If an agreement is not met, Scheuring said the Farm Bureau’s lawsuit filed in February against Phase 1 of the Delta Plan would be “litigated hard” in the trial court for at least three years before going through the appellate system. He imagined the case would go to the California Supreme Court eventually because it touches on several broadly reaching issues, including water rights and reasonable use
Justin Fredrickson, an environmental policy analyst for the Farm Bureau, said Gov. Newsom’s proposed lawsuit against the new biological opinions is also creating a great deal of angst over how it would affect the Voluntary Agreements. A separate lawsuit was recently filed by the Natural Resources Defense Council and other conservation groups. Fredrickson called it “an across the board challenge” to the biological opinions, with a strong assertion that increasing flows is the only solution. He said the ideological goal behind it seems to be a determination to shrink agriculture.

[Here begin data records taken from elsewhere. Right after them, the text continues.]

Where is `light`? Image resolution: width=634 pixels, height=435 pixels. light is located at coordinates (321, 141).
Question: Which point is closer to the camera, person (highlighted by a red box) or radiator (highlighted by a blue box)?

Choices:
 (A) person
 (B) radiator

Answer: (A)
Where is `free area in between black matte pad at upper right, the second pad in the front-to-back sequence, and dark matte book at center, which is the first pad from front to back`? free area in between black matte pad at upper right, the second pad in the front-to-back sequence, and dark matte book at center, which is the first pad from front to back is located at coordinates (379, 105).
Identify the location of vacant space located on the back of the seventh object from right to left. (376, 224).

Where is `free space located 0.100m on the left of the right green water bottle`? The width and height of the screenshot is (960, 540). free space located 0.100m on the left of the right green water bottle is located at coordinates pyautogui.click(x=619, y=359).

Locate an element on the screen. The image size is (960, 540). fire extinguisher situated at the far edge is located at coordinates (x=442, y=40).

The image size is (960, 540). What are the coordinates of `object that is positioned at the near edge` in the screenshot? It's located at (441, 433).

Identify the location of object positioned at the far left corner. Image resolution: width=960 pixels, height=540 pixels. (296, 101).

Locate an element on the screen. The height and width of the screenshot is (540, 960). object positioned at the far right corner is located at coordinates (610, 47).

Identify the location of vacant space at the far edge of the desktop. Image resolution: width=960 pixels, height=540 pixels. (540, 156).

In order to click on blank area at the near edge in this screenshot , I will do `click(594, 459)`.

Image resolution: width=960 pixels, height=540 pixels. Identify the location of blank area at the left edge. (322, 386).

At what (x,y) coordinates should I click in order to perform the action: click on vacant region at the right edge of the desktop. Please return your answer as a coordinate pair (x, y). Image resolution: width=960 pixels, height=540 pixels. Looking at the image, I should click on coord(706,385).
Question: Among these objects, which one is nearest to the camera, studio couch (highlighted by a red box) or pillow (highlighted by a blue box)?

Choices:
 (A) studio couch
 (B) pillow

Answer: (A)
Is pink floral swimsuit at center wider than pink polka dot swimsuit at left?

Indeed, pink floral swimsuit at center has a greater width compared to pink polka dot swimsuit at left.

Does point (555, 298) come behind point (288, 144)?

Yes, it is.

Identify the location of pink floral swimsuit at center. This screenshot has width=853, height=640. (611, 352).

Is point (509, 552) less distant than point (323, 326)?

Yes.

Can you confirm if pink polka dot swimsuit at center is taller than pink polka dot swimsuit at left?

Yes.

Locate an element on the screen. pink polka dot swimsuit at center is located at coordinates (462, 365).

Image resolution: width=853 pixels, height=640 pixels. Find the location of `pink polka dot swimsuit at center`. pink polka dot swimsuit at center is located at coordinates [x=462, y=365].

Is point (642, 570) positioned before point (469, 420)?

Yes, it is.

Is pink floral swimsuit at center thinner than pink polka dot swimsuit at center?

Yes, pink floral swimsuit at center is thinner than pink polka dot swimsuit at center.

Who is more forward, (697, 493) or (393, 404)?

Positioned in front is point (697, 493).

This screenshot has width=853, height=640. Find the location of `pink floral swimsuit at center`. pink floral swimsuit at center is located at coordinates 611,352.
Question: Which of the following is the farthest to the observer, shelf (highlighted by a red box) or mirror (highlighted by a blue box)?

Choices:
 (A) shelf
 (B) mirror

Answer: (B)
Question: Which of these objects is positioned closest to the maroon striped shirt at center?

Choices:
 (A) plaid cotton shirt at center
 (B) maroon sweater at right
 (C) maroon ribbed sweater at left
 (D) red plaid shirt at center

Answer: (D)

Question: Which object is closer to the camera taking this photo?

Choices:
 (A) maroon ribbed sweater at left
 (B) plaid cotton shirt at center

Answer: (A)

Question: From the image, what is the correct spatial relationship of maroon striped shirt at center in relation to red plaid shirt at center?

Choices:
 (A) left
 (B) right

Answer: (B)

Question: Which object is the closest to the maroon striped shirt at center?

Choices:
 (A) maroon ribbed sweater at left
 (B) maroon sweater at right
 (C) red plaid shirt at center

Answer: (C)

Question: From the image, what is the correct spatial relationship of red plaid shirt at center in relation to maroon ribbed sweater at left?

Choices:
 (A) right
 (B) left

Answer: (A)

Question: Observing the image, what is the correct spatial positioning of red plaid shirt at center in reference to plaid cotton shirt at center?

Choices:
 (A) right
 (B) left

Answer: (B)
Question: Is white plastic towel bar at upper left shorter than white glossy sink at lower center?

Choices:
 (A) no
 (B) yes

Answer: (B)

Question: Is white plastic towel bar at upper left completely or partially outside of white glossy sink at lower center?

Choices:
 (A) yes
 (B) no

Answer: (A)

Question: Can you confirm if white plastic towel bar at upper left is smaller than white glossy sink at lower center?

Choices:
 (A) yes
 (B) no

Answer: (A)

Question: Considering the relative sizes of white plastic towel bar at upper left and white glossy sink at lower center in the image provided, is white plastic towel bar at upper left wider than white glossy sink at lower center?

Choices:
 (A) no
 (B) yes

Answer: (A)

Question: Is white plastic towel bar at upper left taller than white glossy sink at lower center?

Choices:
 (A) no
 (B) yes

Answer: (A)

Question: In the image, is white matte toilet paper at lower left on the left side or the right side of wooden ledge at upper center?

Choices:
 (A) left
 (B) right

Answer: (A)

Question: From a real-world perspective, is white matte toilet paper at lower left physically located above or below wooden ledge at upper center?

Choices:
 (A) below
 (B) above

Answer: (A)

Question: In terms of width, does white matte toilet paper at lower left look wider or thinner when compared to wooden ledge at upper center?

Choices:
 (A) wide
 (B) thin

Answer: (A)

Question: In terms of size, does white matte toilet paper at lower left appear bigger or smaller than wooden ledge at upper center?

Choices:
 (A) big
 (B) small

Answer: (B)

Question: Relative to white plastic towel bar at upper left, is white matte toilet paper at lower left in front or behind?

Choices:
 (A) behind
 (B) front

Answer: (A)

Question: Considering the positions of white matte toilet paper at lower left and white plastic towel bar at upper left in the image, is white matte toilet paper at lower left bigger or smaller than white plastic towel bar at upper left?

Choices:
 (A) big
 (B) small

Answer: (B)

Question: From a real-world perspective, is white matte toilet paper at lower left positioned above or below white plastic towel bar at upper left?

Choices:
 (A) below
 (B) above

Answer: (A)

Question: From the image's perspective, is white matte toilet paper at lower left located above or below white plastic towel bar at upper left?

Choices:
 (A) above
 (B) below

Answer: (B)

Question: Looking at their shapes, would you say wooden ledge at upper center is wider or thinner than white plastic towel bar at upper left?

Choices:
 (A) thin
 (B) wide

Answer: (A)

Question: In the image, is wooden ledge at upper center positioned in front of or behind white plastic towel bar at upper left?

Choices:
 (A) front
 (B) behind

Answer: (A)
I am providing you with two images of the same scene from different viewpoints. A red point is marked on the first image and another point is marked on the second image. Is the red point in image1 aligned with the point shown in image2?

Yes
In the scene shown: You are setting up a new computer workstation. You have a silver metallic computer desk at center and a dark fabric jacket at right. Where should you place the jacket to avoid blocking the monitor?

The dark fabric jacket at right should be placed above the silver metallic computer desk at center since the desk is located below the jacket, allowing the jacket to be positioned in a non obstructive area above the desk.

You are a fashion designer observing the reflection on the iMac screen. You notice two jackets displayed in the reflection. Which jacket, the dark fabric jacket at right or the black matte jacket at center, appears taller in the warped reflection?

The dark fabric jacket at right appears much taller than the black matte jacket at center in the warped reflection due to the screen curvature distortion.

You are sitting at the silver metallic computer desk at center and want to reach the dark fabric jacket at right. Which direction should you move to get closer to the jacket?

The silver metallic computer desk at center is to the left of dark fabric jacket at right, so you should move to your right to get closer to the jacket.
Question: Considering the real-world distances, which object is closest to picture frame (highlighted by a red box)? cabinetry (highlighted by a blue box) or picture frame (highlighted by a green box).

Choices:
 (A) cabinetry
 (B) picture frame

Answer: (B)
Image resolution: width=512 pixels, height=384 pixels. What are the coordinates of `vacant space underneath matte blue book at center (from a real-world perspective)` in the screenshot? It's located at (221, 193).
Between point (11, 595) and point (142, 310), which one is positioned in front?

A number of environmental and social justice organizations, ranging “from moderates to radicals,” are very engaged in the Voluntary Agreements, according to Bill Lyons. He also noted that attorneys from all sides are heavily involved in the negotiations. One of the three primary working groups is mainly composed of attorneys ironing out the legal details in an effort to avoid future litigation.
“There is a consensus to reach Voluntary Agreements that are as bulletproof as they can be,” said Lyons.
The administration has also been holding a listening tour with agricultural interests and many other stakeholder interests to develop a suite of policy goals for the governor’s Water Resilience Portfolio. The plan’s actions will focus on collaborative, multi-benefit projects led by regional agencies. The Portfolio was originally set to be released in October. When asked by Agri-Pulse if the Portfolio’s policies are contingent upon the outcome of the Voluntary Agreements, Lyons did not specify.
Instead, he pointed to the Water Blueprint for the San Joaquin Valley, which “has some great ideas.” He has been working closely with the Blueprint coalition. Led by the Friant Water Authority they submitted to the Portfolio in October a set of policy proposals to help the valley balance its vast groundwater deficit. Like the Voluntary Agreements, the Blueprint is viewed as a promising collaborative approach among water agencies, ag groups, local communities and potentially the Newsom administration.
At the Farm Bureau’s annual meeting, President Jamie Johansson saw this support from the administration as a promising sign, despite the rhetoric from some groups.
“All too often they make it look like farmers are the only ones who need the water,” he said. “California needs the water.”